Combat reveals truths about competence more clearly than any peacetime analysis. Short of going to war, Chinese leaders will likely have little choice but to rely on observations of peacetime performance to assess the PLA’s overall readiness, and these simply do not test the military’s capabilities to the extent war would.
Combat Experience: Strategic Significance
At the strategic level, how much does experience matter in determining the outcome of a war involving China?
History provides ample examples of well-prepared militaries that won wars with a knockout blow. In 1940, a seasoned German Wehrmacht fresh from its victory over Poland overwhelmed the French military and quickly occupied the country. At the Battle of Yalu River in 1894, an outgunned, but better-trained Imperial Japanese Navy decimated the poorly prepared Chinese Beiyang Fleet. The Qing government surrendered months later. In both cases, inexperience on the part of the defeated militaries contributed to longstanding weaknesses in training, leadership, integration, and other factors.
The lure of a quick victory over an inexperienced, unprepared force can be deceptive, however. In 1941, Japan miscalculated that the destruction of the U.S. fleet at Pearl Harbor would undermine the American will to fight. Instead, the United States summoned all of its resources to build a victorious war machine. In 1950, North Korea surprised an ill-prepared South Korea and nearly prevailed. Once the prospect for quick victory ebbed, however, United Nations and South Korean forces rallied and fought the North to a standstill. These latter examples illustrate how any advantage granted by superior combat experience diminishes over time.
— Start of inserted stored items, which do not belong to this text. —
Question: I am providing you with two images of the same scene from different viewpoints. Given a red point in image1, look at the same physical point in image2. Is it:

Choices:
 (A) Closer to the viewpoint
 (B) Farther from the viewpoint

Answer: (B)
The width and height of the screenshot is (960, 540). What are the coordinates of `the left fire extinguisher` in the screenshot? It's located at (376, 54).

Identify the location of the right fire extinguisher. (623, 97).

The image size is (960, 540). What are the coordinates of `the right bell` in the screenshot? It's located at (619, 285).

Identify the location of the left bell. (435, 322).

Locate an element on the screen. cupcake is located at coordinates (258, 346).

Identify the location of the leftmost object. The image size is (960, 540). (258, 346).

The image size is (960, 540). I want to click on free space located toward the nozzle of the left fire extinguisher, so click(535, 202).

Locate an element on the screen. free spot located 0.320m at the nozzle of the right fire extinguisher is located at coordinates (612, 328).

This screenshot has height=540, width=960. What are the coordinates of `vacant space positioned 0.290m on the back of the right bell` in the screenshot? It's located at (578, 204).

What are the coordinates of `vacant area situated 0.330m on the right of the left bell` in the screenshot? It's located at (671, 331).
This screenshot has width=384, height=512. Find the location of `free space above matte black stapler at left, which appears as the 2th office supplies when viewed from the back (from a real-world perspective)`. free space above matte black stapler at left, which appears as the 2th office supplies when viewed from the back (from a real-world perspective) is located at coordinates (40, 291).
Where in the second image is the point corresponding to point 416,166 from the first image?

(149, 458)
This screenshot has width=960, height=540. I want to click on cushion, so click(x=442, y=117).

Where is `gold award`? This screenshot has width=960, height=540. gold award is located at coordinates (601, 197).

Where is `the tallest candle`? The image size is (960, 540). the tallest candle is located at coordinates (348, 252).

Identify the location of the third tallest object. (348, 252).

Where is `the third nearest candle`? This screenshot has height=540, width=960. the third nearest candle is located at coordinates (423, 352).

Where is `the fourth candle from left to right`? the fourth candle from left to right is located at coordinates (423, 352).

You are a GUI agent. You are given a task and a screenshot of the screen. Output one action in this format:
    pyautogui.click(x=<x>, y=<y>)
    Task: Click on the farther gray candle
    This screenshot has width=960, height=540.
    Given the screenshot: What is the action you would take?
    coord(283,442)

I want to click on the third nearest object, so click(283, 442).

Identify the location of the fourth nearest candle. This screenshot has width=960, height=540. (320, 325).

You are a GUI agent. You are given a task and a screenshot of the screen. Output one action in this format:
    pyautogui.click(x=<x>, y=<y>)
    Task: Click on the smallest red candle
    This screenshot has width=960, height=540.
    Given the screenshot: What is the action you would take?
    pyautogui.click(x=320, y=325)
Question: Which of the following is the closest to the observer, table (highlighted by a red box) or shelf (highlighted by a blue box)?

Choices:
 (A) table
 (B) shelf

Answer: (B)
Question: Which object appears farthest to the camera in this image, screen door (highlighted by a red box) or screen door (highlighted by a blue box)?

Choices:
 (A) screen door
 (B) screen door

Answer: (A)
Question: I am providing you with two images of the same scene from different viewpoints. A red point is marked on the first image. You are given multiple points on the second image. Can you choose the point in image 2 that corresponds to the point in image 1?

As wars drag on and both sides accumulate experience, factors such as training, leadership, access to resources, civil-military relations, and the institutional ability to draw and implement lessons learned are likely to prove more decisive.
Combat experience thus matters for China at the operational and strategic levels, but its significance can be overstated. At the operational level, other factors such as leadership, training, preparation, and motivation are more responsible for determining military effectiveness on the battlefield. Weaknesses in these areas are more likely to impair the PLA’s performance more than inexperience. Inexperience matters mainly in that it obscures the extent of the PLA’s deficiencies, impairing an accurate assessment of all the factors that contribute to combat readiness.
At the strategic level, a war between Chinese and U.S. forces would likely involve high-intensity combat that neither side has experienced. The outcome of an initial clash could go either way. With adequate preparation and planning and under ideal circumstances, it is possible that China could prevail in a first battle.
But since the initial clash probably would not end the war, U.S. forces could be expected to use their formidable advantages to adapt and improve their performance in subsequent engagements, just as they rallied following their initial rout at Kasserine Pass to defeat Germany. (The converse example, in which the United States lost the Vietnam War despite fighting well at Ia Drang, illustrates the reality that military superiority alone rarely determines a war’s outcome.)
Whether China had made sufficient efforts to overcome the sizable gaps in the quality of its command, training rigor, integration, and other factors could prove important if the conflict drags on. But even then, the ultimate outcome of a long war between the two global powers will likely be decided by factors beyond the control of generals and admirals, such as economic strength, political cohesion, and national resolve.